The value of Instant Payments for the users comes from the fact that Instant Payments promise almost immediate completion of the payment, 24 hours a day, 7 days a week. But this value comes with challenging non-functional requirements as a trade-off.

  • Low latency

    Instant Payments need to be instant. The current specifications from the EPC SCT Inst scheme rulebook list a 10 second target, while several communities (most notably The Netherlands and Belgium) aim for an even faster 5 second roundtrip. Because this is an end-to-end target, the allotted time is divided between the participants, the clearing house and the network, meaning each party should aim for sub-second processing. For a typical participant, this includes validating the payment message from the customer, checking the account balance, debiting the account in the ledger, checking for reach and availability of the beneficiary bank, fraud checking, sending out the message to the clearing house and correlating the return message.
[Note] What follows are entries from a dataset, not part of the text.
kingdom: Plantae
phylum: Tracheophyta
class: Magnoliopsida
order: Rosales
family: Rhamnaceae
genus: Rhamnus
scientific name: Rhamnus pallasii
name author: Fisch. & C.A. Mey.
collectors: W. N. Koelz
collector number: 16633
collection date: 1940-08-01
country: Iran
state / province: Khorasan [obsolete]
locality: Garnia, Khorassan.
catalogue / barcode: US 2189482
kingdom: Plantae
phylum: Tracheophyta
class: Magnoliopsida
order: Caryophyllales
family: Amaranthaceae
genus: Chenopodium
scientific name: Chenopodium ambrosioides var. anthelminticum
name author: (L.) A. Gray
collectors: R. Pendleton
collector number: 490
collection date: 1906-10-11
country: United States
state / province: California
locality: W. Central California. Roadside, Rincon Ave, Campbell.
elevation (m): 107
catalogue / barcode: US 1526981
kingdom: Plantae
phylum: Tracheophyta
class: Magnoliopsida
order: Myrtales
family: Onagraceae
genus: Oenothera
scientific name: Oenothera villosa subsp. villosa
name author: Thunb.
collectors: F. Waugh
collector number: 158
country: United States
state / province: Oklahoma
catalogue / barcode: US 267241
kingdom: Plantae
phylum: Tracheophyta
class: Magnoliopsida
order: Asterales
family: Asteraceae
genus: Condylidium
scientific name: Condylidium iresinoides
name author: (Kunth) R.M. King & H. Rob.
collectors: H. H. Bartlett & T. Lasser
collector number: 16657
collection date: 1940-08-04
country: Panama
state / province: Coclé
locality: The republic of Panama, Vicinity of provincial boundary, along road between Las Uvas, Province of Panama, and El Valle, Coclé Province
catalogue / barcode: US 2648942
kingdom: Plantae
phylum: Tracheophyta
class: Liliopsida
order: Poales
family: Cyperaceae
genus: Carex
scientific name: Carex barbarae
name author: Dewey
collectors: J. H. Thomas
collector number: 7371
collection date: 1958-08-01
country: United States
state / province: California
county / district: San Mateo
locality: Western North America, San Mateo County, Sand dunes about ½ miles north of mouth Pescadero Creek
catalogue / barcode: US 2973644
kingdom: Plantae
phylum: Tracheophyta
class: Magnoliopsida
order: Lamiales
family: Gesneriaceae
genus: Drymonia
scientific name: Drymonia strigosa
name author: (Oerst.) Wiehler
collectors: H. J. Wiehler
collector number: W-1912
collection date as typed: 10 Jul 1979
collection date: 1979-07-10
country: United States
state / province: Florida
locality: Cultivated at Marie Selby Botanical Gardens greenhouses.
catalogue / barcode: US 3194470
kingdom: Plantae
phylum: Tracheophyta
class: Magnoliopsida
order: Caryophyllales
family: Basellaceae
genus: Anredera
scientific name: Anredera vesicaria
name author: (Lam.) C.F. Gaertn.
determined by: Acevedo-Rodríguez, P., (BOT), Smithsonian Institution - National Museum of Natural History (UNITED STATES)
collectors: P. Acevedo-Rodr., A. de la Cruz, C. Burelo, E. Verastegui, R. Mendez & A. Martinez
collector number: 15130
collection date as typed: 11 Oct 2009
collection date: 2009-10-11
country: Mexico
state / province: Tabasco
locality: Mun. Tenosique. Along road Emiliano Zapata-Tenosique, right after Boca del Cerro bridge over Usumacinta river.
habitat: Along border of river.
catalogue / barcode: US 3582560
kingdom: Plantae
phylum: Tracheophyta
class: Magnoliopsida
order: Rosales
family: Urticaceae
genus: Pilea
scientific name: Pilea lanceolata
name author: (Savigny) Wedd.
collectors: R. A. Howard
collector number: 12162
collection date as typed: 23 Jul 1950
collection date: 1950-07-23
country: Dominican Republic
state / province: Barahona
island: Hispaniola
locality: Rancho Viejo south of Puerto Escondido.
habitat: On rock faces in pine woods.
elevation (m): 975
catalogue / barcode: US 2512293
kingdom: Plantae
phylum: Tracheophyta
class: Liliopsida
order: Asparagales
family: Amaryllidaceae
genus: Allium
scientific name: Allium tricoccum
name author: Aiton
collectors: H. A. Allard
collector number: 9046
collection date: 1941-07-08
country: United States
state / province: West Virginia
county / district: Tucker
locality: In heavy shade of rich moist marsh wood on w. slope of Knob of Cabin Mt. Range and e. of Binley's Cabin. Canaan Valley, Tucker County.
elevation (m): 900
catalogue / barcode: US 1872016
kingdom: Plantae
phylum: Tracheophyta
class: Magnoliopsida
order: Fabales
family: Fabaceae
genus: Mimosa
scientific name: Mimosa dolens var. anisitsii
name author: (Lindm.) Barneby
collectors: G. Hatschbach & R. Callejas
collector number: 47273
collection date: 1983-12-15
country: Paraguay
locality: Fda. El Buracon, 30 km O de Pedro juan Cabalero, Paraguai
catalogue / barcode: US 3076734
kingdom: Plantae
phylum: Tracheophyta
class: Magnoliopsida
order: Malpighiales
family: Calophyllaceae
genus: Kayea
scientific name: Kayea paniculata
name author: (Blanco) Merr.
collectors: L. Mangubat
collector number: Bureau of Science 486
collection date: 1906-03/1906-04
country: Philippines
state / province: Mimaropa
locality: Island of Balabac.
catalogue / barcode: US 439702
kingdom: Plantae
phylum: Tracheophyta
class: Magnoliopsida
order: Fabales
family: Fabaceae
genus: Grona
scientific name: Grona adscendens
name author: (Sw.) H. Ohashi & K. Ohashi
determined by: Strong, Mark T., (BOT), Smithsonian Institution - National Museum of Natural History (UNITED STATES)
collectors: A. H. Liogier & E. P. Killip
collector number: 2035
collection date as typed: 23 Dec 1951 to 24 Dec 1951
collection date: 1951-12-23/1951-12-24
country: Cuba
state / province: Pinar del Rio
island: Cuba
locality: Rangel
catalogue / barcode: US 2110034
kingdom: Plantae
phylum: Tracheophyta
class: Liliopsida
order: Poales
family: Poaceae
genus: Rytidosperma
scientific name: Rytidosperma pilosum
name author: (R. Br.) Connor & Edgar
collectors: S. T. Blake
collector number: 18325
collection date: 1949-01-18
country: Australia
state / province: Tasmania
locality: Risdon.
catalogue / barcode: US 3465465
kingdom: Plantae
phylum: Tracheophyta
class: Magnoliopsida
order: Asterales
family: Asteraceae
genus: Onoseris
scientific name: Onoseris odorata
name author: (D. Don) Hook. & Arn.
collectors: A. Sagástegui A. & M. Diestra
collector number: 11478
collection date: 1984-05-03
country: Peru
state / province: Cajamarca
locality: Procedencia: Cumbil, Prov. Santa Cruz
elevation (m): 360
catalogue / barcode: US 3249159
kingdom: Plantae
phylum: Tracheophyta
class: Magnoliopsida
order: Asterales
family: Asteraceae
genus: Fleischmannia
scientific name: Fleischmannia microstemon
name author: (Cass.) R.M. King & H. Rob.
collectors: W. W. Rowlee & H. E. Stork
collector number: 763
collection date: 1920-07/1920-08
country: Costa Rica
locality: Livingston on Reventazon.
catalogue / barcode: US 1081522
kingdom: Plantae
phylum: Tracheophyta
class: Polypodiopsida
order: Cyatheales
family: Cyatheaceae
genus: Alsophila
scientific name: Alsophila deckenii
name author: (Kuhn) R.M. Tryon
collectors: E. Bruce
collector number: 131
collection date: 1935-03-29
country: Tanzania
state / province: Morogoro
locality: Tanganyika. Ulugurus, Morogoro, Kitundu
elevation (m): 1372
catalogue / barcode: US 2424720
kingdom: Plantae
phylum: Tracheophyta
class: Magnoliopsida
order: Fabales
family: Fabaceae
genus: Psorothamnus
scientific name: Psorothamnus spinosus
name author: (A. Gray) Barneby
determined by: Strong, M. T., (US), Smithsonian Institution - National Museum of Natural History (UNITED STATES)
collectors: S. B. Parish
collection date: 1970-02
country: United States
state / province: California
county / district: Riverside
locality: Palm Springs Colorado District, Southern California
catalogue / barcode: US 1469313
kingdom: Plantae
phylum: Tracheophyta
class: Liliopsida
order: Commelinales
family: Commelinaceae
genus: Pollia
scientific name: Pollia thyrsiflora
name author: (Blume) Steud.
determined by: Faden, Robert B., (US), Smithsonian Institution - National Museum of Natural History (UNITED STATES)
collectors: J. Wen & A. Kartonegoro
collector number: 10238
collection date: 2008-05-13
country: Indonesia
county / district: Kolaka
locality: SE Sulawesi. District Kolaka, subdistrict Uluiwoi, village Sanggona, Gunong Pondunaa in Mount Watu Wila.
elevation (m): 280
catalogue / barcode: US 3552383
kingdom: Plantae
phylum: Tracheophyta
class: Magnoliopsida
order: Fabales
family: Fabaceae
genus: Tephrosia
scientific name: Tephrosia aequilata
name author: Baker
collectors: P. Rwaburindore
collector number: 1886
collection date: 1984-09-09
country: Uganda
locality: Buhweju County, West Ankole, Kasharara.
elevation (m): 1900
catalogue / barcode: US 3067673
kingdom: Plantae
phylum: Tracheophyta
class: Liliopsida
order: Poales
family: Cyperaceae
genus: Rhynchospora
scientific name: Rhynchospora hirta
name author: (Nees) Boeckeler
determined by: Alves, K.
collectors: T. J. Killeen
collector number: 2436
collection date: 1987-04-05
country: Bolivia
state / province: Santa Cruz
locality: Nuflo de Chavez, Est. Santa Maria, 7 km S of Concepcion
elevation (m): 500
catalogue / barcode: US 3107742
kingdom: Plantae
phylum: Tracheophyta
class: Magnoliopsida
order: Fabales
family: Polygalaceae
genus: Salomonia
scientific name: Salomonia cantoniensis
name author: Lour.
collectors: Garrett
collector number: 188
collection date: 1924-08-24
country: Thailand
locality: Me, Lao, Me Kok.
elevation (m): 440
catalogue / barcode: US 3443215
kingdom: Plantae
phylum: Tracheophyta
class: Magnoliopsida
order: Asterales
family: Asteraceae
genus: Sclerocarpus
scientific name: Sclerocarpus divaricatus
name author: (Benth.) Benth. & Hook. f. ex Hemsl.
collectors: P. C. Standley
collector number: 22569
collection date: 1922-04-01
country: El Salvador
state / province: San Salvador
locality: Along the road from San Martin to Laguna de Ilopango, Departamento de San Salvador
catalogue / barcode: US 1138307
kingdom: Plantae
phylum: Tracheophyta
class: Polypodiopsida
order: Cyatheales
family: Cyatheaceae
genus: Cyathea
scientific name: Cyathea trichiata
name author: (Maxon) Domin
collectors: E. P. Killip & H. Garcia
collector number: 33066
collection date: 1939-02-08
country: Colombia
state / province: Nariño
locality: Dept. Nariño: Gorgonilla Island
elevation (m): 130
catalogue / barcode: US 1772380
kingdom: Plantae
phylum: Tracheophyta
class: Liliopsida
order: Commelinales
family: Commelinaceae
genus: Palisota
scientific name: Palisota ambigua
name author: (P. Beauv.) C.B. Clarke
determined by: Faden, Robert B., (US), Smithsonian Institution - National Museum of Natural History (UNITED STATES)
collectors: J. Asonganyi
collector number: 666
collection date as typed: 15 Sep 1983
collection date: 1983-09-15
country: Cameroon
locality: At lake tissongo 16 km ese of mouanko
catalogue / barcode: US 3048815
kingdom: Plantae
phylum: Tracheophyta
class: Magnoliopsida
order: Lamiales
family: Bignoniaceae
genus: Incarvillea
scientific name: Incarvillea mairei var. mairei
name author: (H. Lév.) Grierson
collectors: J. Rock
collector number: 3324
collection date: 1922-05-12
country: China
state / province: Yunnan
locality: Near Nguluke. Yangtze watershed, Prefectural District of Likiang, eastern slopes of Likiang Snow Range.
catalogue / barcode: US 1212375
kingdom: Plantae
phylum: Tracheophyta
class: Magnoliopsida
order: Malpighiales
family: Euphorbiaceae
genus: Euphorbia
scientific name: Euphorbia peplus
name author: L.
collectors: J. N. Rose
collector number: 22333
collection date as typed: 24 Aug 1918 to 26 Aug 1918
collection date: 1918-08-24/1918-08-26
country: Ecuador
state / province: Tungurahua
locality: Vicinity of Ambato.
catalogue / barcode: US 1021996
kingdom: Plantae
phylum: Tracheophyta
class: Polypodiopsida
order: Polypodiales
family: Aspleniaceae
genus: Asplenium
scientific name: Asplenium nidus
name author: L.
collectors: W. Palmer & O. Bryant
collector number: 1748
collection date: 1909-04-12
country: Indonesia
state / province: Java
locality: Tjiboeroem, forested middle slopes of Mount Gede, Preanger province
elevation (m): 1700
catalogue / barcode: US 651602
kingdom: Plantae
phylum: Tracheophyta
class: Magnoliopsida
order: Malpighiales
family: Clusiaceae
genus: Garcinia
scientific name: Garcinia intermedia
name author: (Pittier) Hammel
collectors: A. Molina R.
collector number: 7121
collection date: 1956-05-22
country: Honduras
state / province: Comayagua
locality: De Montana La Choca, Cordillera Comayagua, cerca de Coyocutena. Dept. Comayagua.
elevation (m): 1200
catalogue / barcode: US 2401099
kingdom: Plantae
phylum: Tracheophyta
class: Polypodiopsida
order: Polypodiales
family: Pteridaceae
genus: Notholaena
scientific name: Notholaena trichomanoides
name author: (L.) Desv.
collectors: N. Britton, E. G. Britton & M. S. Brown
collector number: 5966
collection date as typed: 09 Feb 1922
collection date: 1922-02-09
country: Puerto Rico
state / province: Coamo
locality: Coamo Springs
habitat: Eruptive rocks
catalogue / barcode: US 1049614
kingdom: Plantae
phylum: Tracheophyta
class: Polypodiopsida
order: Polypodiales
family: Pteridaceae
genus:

Sub-second processing times can only be met if participants make sure the process is optimized for processing single messages instead of files and batches. They need to make use of parallel processing steps (validating the message and checking the reach and availability can be done in parallel to the fraud check for instance) and most importantly, they need to optimize the database I/O as this typically is the biggest bottleneck. This can be done with various methods; by loading static tables in memory, by optimizing indexes or even switching to different database technology, such as MongoDB or Cassandra.

    24/7 availability

    Instant Payments not only need to be instant, they need to be available. This requirement may have the biggest impact from a technical and operational perspective. And although running high available systems is not complex from a technical viewpoint (we have been running 24/7 available payment processing systems in cards for decades), it does come with its own challenges. The high availability requirements can only be met by running an active-active setup, where two datacenters are processing in parallel and one datacenter can process the full load when another datacenter goes down and there are no delays in switching traffic from one datacenter to the next. This setup can be made even more robust by running multiple nodes per datacenter. The location of the datacenters need to spaced sufficiently apart in order to have different risk profiles (i.e. a grid power outage in one datacenter does not affect the second site), but close enough to maintain a low latency. The multiple datacenter setup can also be used to do upgrades and maintenance without downtime.

    Connectivity

    This brings us to connectivity, as both the requirements of (guaranteed) low latency and high availability apply here. The current “go-to” network for financial messaging, SWIFT, has recently announced their play in Instant Payments, which will most likely offer the required latency and availability figures necessary for Instant Payments. Alternatives are available in SIANet and EBICS, where the latter is a self-managed network. Participants could also opt for a (dual) leased line or MPLS connection directly into their clearing and settlement mechanism (CSM).

    Scalability

    Looking at implementations in the UK (growth from 20 million transactions per month half year after launch to 100 million transactions per month 6 years later), Sweden (Swish on boarded 5 million users in 3 years) and Denmark (28 transactions per capita in 2 years with 4% monthly growth), any Instant Payments system needs to be scalable from the start. It is critical the Instant Payments processing is designed to be scalable (up and out) without impacting the latency of the service, for instance by using components designed with parallelism and asynchronism in mind. By using a load balancer/dispatcher model, horizontal scalability can be obtained, which is crucial in order to keep the TCO under control, as costs rise exponentially when scaling vertically, while costs rise linearly when scaling horizontally. Additionally, methods such as caching, asynchronous processing and striving for statelessness are crucial in obtaining cost efficient performance and scalability.